Enough with the diversions
Published 10:49 am Saturday, December 17, 2011
Robert Bennett, former Republican senator from Utah, said of Congress and the president what could be said of elected leadership in Franklin and Southampton County:
We have great issues in politics, and then we have great diversions, and we spend most of our political time arguing over the great diversions and never facing the great issues.
While a fiscal storm brews, the likes of which local governments have never seen before, the Franklin City Council is expending time and energy on political gamesmanship with the city charter, using the city’s founding document to engineer short-term political outcomes.
That’s a great diversion.
Here’s a great issue: Franklin and Southampton County, joined-at-the-hip localities with a combined population of fewer than 30,000 people, will spend more than $100 million on delivery of government services to citizens in the fiscal year that ends June 30, 2012. They will do so from tax bases hit hard by declining real estate values, business closures and job losses.
Yet, in a recently completed county election cycle that was almost entirely about spending and debt, not a peep was mentioned, by incumbent or challenger, about better cooperation with Franklin and the money that can be saved from shared services, if not outright consolidation.
Rather than rewriting the city charter, the City Council needs to get busy studying the benefits of surrendering it and reuniting with Southampton County. Working together, the two communities can build a healthy tax base and efficient government. Working separately and duplicating services, they will struggle.
Historian Clyde Parker’s weekly recap on this page of the events leading up to Franklin’s becoming an independent city in 1961 has been thoroughly fascinating. It’s obvious that city fathers at the time acted in good faith. The town was home to one of America’s greatest manufacturers and corporate citizens. Franklin leaders thought they could do a better job of educating their children than Southampton was doing at the time.

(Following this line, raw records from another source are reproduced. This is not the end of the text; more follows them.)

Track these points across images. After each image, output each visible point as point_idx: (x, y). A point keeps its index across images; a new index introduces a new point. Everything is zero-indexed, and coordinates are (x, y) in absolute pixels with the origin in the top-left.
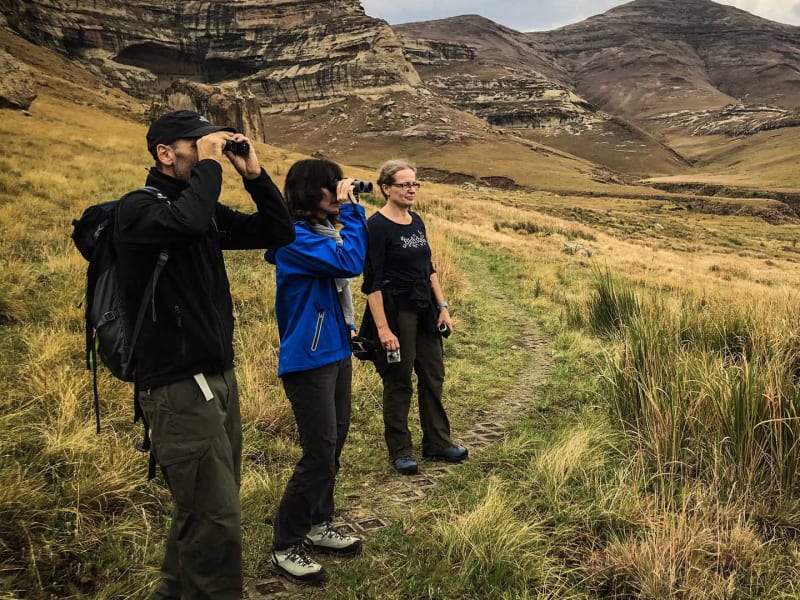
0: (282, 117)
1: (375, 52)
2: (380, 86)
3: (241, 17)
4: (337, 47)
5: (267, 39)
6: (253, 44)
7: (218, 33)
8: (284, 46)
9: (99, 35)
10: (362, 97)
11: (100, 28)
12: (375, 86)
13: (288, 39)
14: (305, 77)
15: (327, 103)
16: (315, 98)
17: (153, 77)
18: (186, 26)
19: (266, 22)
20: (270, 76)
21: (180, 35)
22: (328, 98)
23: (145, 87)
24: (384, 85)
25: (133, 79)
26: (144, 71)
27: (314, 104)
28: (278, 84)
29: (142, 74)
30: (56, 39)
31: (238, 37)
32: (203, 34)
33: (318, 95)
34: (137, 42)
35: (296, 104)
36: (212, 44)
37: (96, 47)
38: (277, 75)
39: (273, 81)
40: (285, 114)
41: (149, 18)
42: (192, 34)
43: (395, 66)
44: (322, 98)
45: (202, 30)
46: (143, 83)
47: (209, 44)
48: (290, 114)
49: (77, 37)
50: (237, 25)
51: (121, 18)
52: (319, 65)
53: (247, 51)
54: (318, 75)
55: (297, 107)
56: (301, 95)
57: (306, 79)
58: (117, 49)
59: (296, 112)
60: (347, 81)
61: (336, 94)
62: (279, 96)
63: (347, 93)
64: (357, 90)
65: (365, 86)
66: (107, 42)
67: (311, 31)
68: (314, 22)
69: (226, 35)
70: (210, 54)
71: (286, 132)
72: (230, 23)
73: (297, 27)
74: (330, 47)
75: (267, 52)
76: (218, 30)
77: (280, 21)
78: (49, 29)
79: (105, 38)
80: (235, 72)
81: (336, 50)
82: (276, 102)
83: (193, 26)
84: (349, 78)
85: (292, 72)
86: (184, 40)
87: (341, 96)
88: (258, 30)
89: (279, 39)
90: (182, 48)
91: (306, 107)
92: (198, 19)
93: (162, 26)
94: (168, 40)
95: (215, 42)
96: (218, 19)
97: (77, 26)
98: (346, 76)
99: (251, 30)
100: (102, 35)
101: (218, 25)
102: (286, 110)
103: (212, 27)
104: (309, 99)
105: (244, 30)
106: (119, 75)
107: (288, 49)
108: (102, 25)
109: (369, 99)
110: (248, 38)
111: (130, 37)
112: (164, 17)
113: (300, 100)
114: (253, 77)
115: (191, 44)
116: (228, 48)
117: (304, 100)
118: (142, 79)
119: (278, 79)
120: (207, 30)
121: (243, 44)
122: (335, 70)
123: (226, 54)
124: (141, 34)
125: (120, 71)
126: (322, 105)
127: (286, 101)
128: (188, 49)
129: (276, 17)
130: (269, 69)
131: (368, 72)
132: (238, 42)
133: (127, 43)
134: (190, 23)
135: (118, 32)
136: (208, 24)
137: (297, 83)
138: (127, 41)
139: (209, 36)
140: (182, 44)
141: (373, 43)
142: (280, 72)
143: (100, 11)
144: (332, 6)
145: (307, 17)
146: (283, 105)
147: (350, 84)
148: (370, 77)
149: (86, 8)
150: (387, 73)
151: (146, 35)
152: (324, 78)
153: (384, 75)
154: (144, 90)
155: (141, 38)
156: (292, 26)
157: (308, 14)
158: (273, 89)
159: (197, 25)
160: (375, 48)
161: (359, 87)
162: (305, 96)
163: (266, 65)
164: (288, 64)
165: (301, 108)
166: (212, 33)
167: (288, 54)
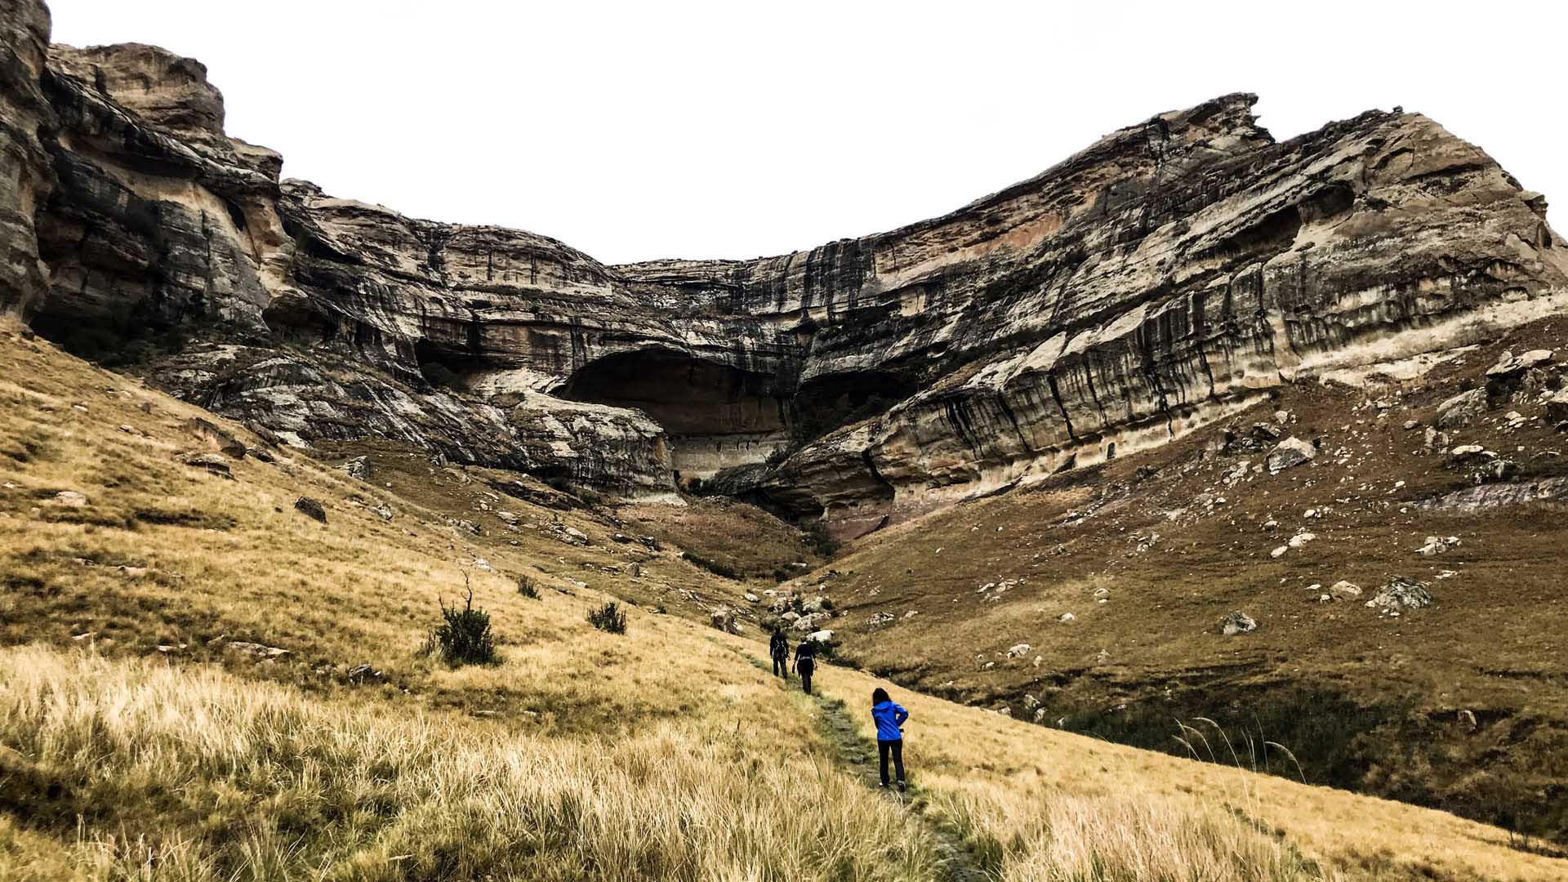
0: (1020, 500)
1: (1380, 205)
2: (1425, 320)
3: (890, 264)
4: (1203, 244)
5: (958, 300)
6: (919, 321)
7: (831, 313)
8: (1011, 302)
9: (523, 333)
10: (1344, 377)
11: (531, 317)
12: (1395, 327)
13: (1025, 282)
14: (1097, 355)
15: (1182, 429)
16: (1135, 422)
17: (652, 428)
18: (754, 311)
19: (954, 259)
20: (975, 381)
21: (737, 332)
22: (1186, 410)
23: (621, 455)
24: (1444, 314)
25: (591, 435)
26: (625, 413)
27: (1131, 444)
28: (1000, 398)
29: (618, 422)
30: (390, 340)
31: (880, 314)
32: (792, 324)
33: (1144, 406)
34: (621, 348)
35: (1063, 455)
36: (815, 344)
37: (513, 366)
38: (998, 374)
39: (984, 395)
40: (1026, 490)
41: (669, 302)
42: (768, 328)
43: (1489, 229)
44: (1164, 414)
45: (793, 315)
46: (615, 445)
47: (809, 345)
48: (1047, 486)
49: (463, 342)
50: (879, 283)
51: (598, 301)
52: (1141, 310)
53: (905, 341)
54: (1142, 340)
55: (1070, 463)
56: (1080, 423)
57: (1099, 363)
58: (568, 368)
59: (1068, 478)
60: (1268, 333)
61: (1220, 388)
62: (1006, 441)
63: (1271, 378)
64: (1315, 359)
65: (1349, 336)
66: (544, 352)
67: (1093, 239)
68: (1101, 215)
69: (849, 314)
70: (812, 369)
71: (1050, 539)
72: (860, 283)
73: (1047, 246)
74: (1169, 256)
75: (961, 331)
76: (830, 307)
77: (995, 246)
78: (376, 318)
79: (538, 341)
80: (874, 398)
81: (1200, 256)
82: (997, 459)
83: (771, 308)
84: (1275, 320)
85: (1045, 355)
86: (747, 342)
87: (1241, 394)
88: (932, 285)
89: (994, 292)
90: (741, 361)
91: (1101, 459)
92: (782, 291)
93: (697, 315)
94: (704, 342)
95: (823, 338)
96: (832, 278)
97: (467, 315)
98: (1262, 313)
99: (913, 288)
100: (532, 334)
101: (831, 295)
102: (1028, 480)
103: (815, 303)
104: (1112, 429)
105: (896, 293)
106: (552, 424)
107: (1027, 303)
108: (534, 310)
109: (1384, 378)
110: (906, 312)
111: (607, 337)
112: (705, 298)
113: (1076, 441)
114: (923, 395)
115: (762, 351)
116: (855, 344)
117: (1093, 437)
118: (615, 433)
119: (998, 383)
120: (804, 310)
121: (897, 327)
122: (1214, 304)
123: (849, 361)
124: (633, 328)
125: (557, 415)
126: (1163, 441)
127: (1029, 452)
128: (755, 362)
129: (987, 238)
130: (965, 368)
131: (1360, 281)
132: (881, 326)
133: (596, 351)
134: (764, 303)
135: (574, 326)
136: (807, 298)
137: (1064, 384)
138: (597, 348)
139: (808, 328)
140: (739, 350)
141: (1365, 177)
142: (1004, 366)
143: (546, 288)
144: (1154, 156)
145: (1076, 210)
146: (1017, 467)
147: (1280, 341)
148: (1368, 297)
149: (512, 283)
150: (1456, 264)
151: (648, 332)
152: (1168, 340)
153: (1436, 273)
154: (618, 463)
155: (631, 338)
156: (1029, 249)
157: (1079, 201)
158: (982, 420)
159: (781, 303)
160: (1376, 193)
161: (1323, 345)
162: (1096, 422)
163: (958, 360)
164: (1029, 339)
165: (1082, 464)
166: (816, 317)
167: (1024, 314)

It’s been a good 50-year ride for Franklin — an anniversary very deserving of all the fanfare it has received — but times change. City leaders in 1961 could not have foreseen what would transpire in the next century. The anchor employer and corporate citizen that built and sustained Franklin is gone. Technology has revolutionized society and created opportunities for efficiency across geographic boundaries that even the most radical of visionaries in the early 1960s couldn’t have conceived. Neighboring communities compete not with each other for economic development but with towns and villages on the other side of the planet.
Maintaining mammoth, side-by-side government bureaucracies at a price tag of more than $100 million per year is no longer justifiable for a community the size of Franklin-Southampton.
Yet, the Franklin City Council and Southampton County Board of Supervisors haven’t even sat down to talk in 19 months. When they did in the spring of 2010, it was narrowly focused on economic development. They haven’t met jointly about other topics, including shared services, in more than two years. No one can remember the last time the neighboring localities’ school boards got together.
Enough energy has been expended on great diversions. It’s time to get busy on the great issues facing our community.